Suppressing errors from VSTest running form cmd

I’ve written this script a couple of different ways I’m currently using the cmd /c and previously used “&” to call VSTest.console.exe. The script is running from Bamboo and when a test fails VSTest writes stderr output which is causing the Bamboo Powershell client to fail the task even though it should not. I need to suppress or hide completely the errors and have powershell return with no errors so Bamboo won’t fail the task. The command is being built from variables because some of the values will come from Bamboo once this script works like it should.
Script is as follows.

$workingDirectory = ${}

Set-Location -path $workingDirectory
$VSTestexe = "C:\Program Files (x86)\Microsoft Visual Studio 12.0\Common7\IDE\CommonExtensions\Microsoft\TestWindow\vstest.console.exe"
$TestContainer = $workingDirectory + '\TestProject\bin\Debug\TestProject.dll'

$Tests = "/Tests:SmokeTests"
$TestSwitches = "/InIsolation /logger:trx"

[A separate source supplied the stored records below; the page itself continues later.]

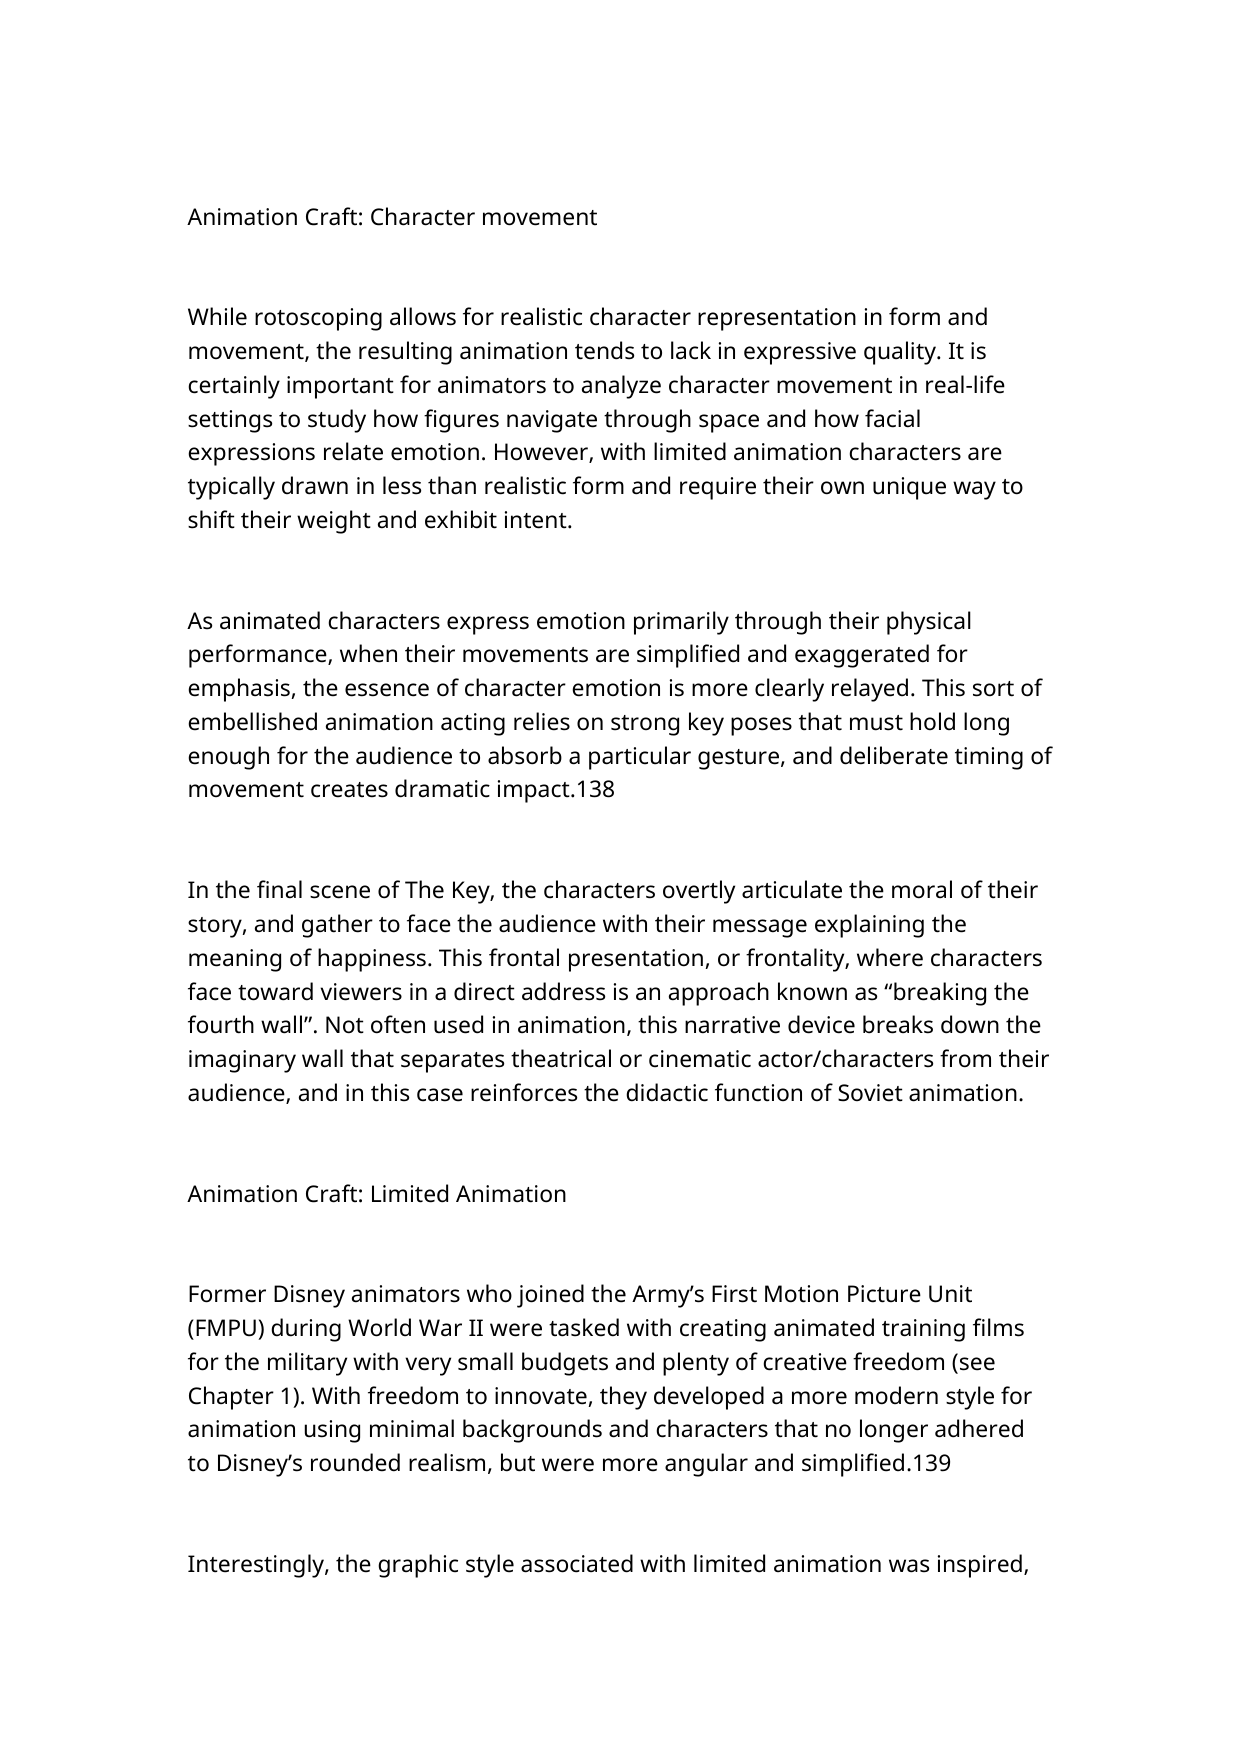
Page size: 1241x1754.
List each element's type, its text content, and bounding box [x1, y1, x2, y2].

text As animated characters express emotion primarily through their physical performance, when their movements are simplified and exaggerated for emphasis, the essence of character emotion is more clearly relayed. This sort of embellished animation acting relies on strong key poses that must hold long enough for the audience to absorb a particular gesture, and deliberate timing of movement creates dramatic impact.138 [187, 604, 1053, 804]
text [187, 1548, 1053, 1579]
text Animation Craft: Character movement [187, 200, 1053, 232]
text In the final scene of The Key, the characters overtly articulate the moral of their story, and gather to face the audience with their message explaining the meaning of happiness. This frontal presentation, or frontality, where characters face toward viewers in a direct address is an approach known as “breaking the fourth wall”. Not often used in animation, this narrative device breaks down the imaginary wall that separates theatrical or cinematic actor/characters from their audience, and in this case reinforces the didactic function of Soviet animation. [187, 874, 1053, 1108]
text Former Disney animators who joined the Army’s First Motion Picture Unit (FMPU) during World War II were tasked with creating animated training films for the military with very small budgets and plenty of creative freedom (see Chapter 1). With freedom to innovate, they developed a more modern style for animation using minimal backgrounds and characters that no longer adhered to Disney’s rounded realism, but were more angular and simplified.139 [187, 1278, 1053, 1478]
text Animation Craft: Limited Animation [187, 1177, 1053, 1209]
text While rotoscoping allows for realistic character representation in form and movement, the resulting animation tends to lack in expressive quality. It is certainly important for animators to analyze character movement in real-life settings to study how figures navigate through space and how facial expressions relate emotion. However, with limited animation characters are typically drawn in less than realistic form and require their own unique way to shift their weight and exhibit intent. [187, 301, 1053, 535]
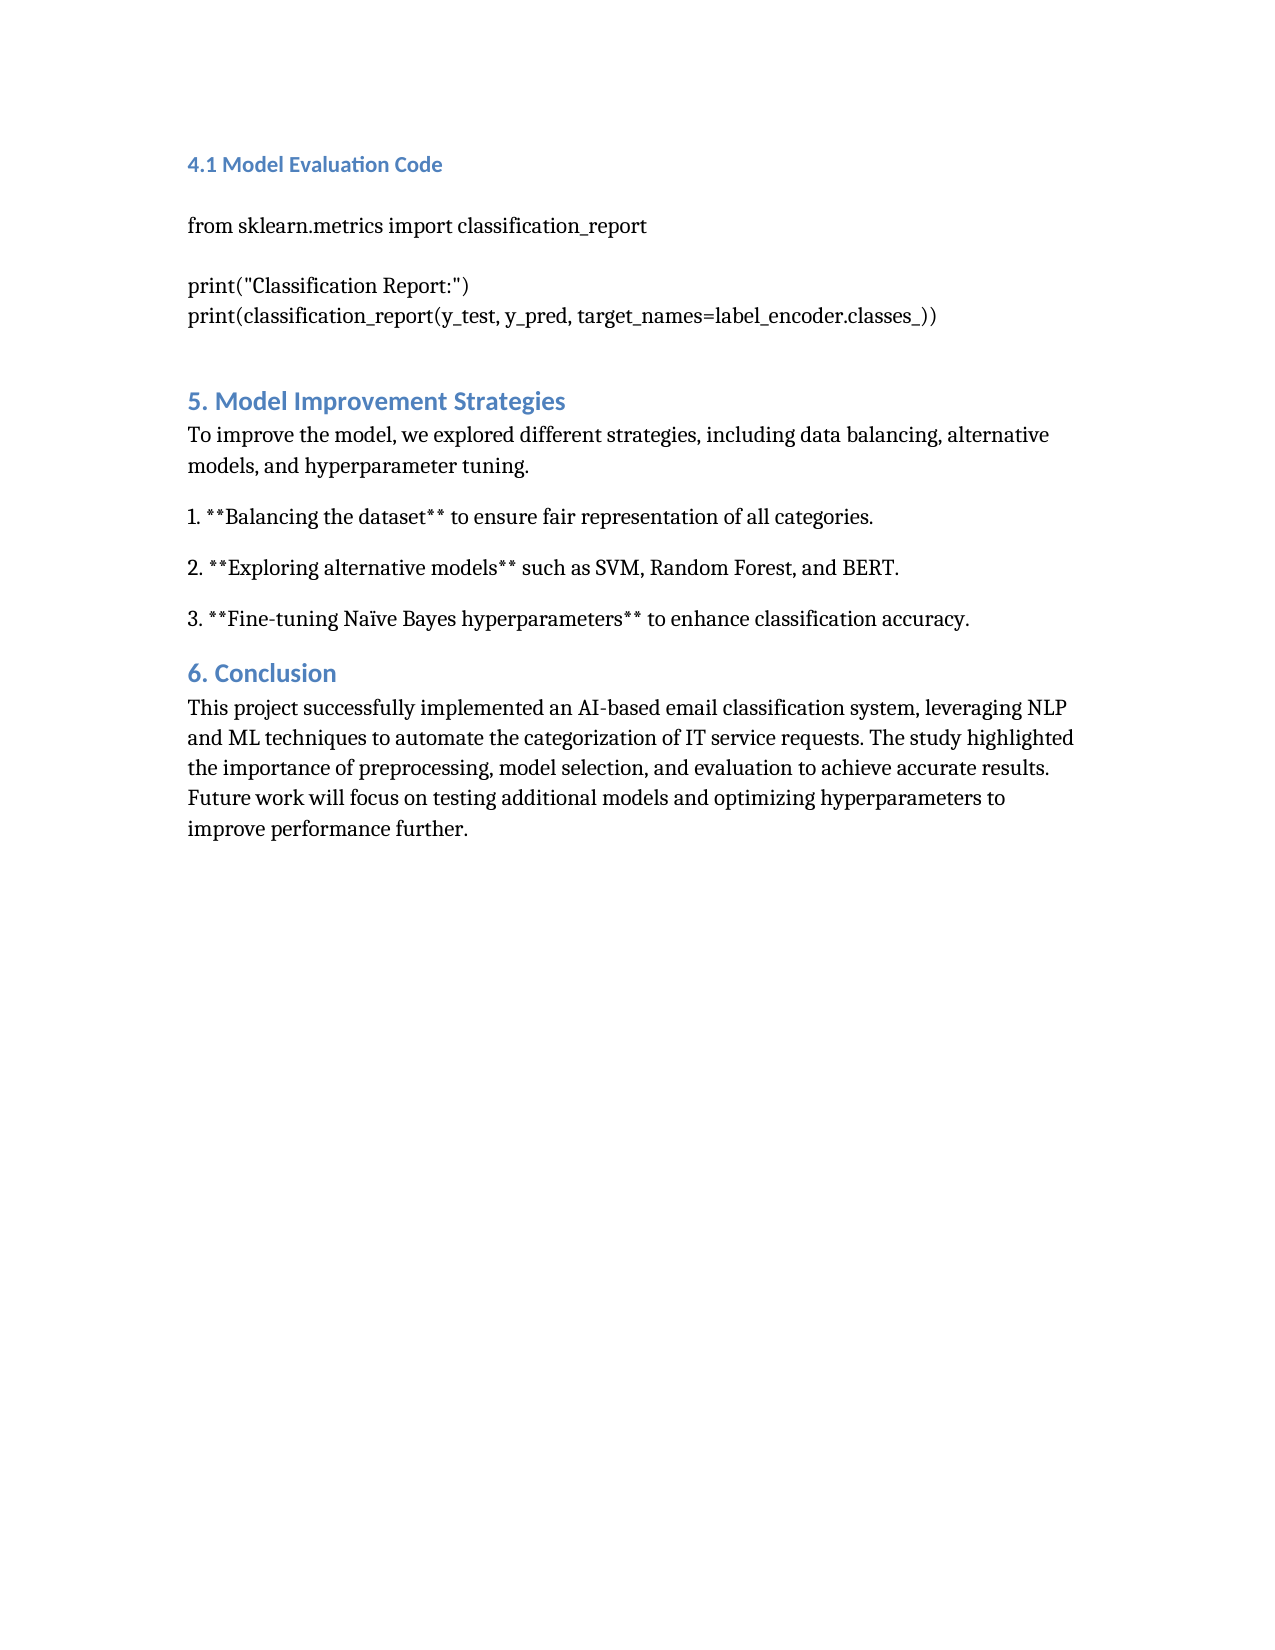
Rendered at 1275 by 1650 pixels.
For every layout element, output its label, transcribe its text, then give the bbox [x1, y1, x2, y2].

text 1. **Balancing the dataset** to ensure fair representation of all categories. [187, 503, 1087, 530]
subtitle 4.1 Model Evaluation Code [187, 150, 1087, 178]
subtitle 5. Model Improvement Strategies [187, 384, 1087, 417]
text To improve the model, we explored different strategies, including data balancing, alternative models, and hyperparameter tuning. [187, 422, 1087, 479]
text from sklearn.metrics import classification_report print("Classification Report:") print(classification_report(y_test, y_pred, target_names=label_encoder.classes_)) [187, 182, 1087, 359]
text 3. **Fine-tuning Naïve Bayes hyperparameters** to enhance classification accuracy. [187, 606, 1087, 632]
subtitle 6. Conclusion [187, 657, 1087, 689]
text 2. **Exploring alternative models** such as SVM, Random Forest, and BERT. [187, 554, 1087, 581]
text This project successfully implemented an AI-based email classification system, leveraging NLP and ML techniques to automate the categorization of IT service requests. The study highlighted the importance of preprocessing, model selection, and evaluation to achieve accurate results. Future work will focus on testing additional models and optimizing hyperparameters to improve performance further. [187, 694, 1087, 842]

$command = '"' + $VSTestexe + '" '
$command +='"' + $TestContainer + '" '
$command += $Tests
$command += " " + $TestSwitches
cmd /c @$command >$null 2>&1

So… as a non-user of either Bamboo or Visual Studio, let me see if I can genericize this so that I can understand it, without ruining the meaning :).

The problem is that you’re running an external command, which writes to stderr, which PowerShell (correctly) interprets as an error. Correct? And you want PowerShell to not interpret that as an error?

VSTest writes output to standard error that is not technically an error. A failed test from VSTest is simply a failed test however because it outputs that information to stderr powershell interprets it as it normally should and passes the error up to the calling app of the powershell script. I need to somehow mask the error messages that VSTest is writing because they are not technically errors.

OK. Gotcha.

You’ll need to try this, but one technique might be to redirect stderr to stdout within Cmd.exe. The syntax is at, but briefly…

MyCommand.exe 1<&2

That’d still let you capture the output, but getting stderr emptied might accomplish what you’re after. Alternately, you might try setting $ErrorActionPreference=“SilentlyContinue” immediately before running the external command - but you’ll lose whatever was in stderr (not sure if you care).